- [WHAT TO WORK ON]
Please render every line of text read from the material below as a JSON list of strings, one string per line, with blank lines skipped and the pictures left out.

Content starts

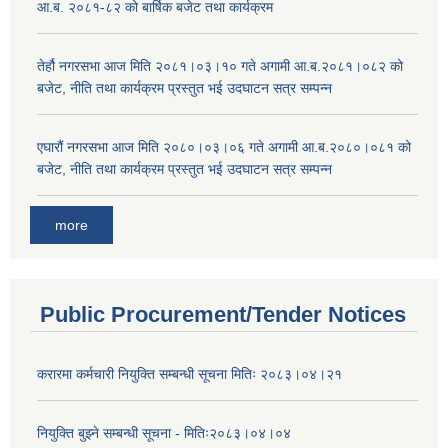
आ.ब. २०८१-८२ को बार्षिक बजेट तथा कार्यक्रम
तेर्हौ नगरसभा आज मिति २०८१।०३।१० गते अगामी आ.ब.२०८१।०८२ को
बजेट, नीति तथा कार्यक्रम प्रस्तुत भई उदघाटन सत्र सम्पन्न
एघारौं नगरसभा आज मिति २०८०।०३।०६ गते अगामी आ.ब.२०८०।०८१ को
बजेट, नीति तथा कार्यक्रम प्रस्तुत भई उदघाटन सत्र सम्पन्न
more
Public Procurement/Tender Notices
करारमा कर्मचारी नियुक्ति सम्बन्धी सूचना मितिः २०८३।०४।२१
नियुक्ति बुझ्ने सम्बन्धी सूचना - मितिः२०८३।०४।०४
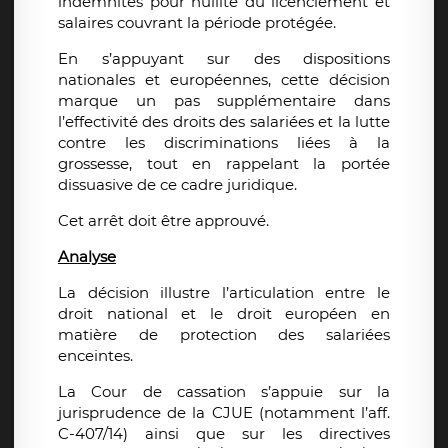
indemnités pour nullité du licenciement et
salaires couvrant la période protégée.
En s’appuyant sur des dispositions
nationales et européennes, cette décision
marque un pas supplémentaire dans
l’effectivité des droits des salariées et la lutte
contre les discriminations liées à la
grossesse, tout en rappelant la portée
dissuasive de ce cadre juridique.
Cet arrêt doit être approuvé.
Analyse
La décision illustre l’articulation entre le
droit national et le droit européen en
matière de protection des salariées
enceintes.
La Cour de cassation s’appuie sur la
jurisprudence de la CJUE (notamment l’aff.
C-407/14) ainsi que sur les directives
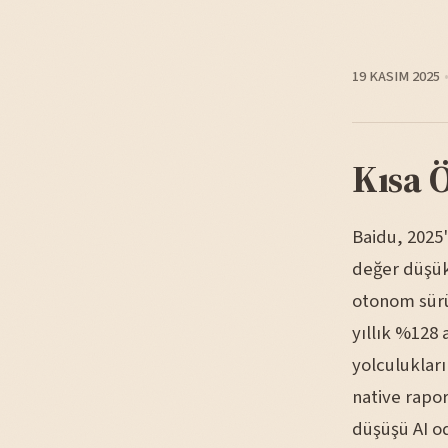
19 KASIM 2025
Kısa 
Baidu, 2025'
değer düşükl
otonom sürüş
yıllık %128 
yolculukları
native rapo
düşüşü AI oda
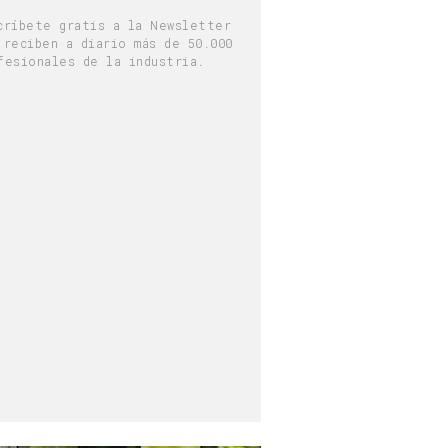
críbete gratis a la Newsletter
 reciben a diario más de 50.000
fesionales de la industria.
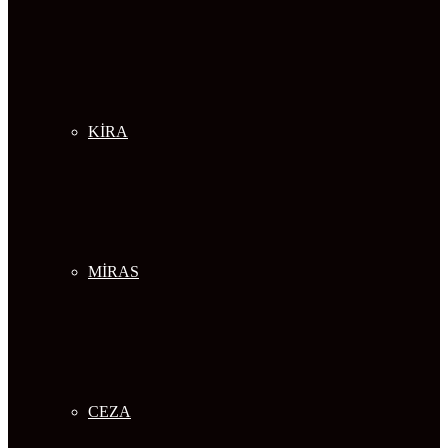
KİRA
MİRAS
CEZA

Content ends

- [ANSWER TO THIS EXERCISE]
[
  "आ.ब. २०८१-८२ को बार्षिक बजेट तथा कार्यक्रम",
  "तेर्हौ नगरसभा आज मिति २०८१।०३।१० गते अगामी आ.ब.२०८१।०८२ को",
  "बजेट, नीति तथा कार्यक्रम प्रस्तुत भई उदघाटन सत्र सम्पन्न",
  "एघारौं नगरसभा आज मिति २०८०।०३।०६ गते अगामी आ.ब.२०८०।०८१ को",
  "बजेट, नीति तथा कार्यक्रम प्रस्तुत भई उदघाटन सत्र सम्पन्न",
  "more",
  "Public Procurement/Tender Notices",
  "करारमा कर्मचारी नियुक्ति सम्बन्धी सूचना मितिः २०८३।०४।२१",
  "नियुक्ति बुझ्ने सम्बन्धी सूचना - मितिः२०८३।०४।०४",
  "indemnités pour nullité du licenciement et",
  "salaires couvrant la période protégée.",
  "En s’appuyant sur des dispositions",
  "nationales et européennes, cette décision",
  "marque un pas supplémentaire dans",
  "l’effectivité des droits des salariées et la lutte",
  "contre les discriminations liées à la",
  "grossesse, tout en rappelant la portée",
  "dissuasive de ce cadre juridique.",
  "Cet arrêt doit être approuvé.",
  "Analyse",
  "La décision illustre l’articulation entre le",
  "droit national et le droit européen en",
  "matière de protection des salariées",
  "enceintes.",
  "La Cour de cassation s’appuie sur la",
  "jurisprudence de la CJUE (notamment l’aff.",
  "C-407/14) ainsi que sur les directives",
  "19 KASIM 2025",
  "Kısa ",
  "Baidu, 2025'",
  "değer düşükl",
  "otonom sürüş",
  "yıllık %128 ",
  "yolculukları",
  "native rapo",
  "düşüşü AI oda",
  "críbete gratis a la Newsletter",
  " reciben a diario más de 50.000",
  "fesionales de la industria.",
  "KİRA",
  "MİRAS",
  "CEZA"
]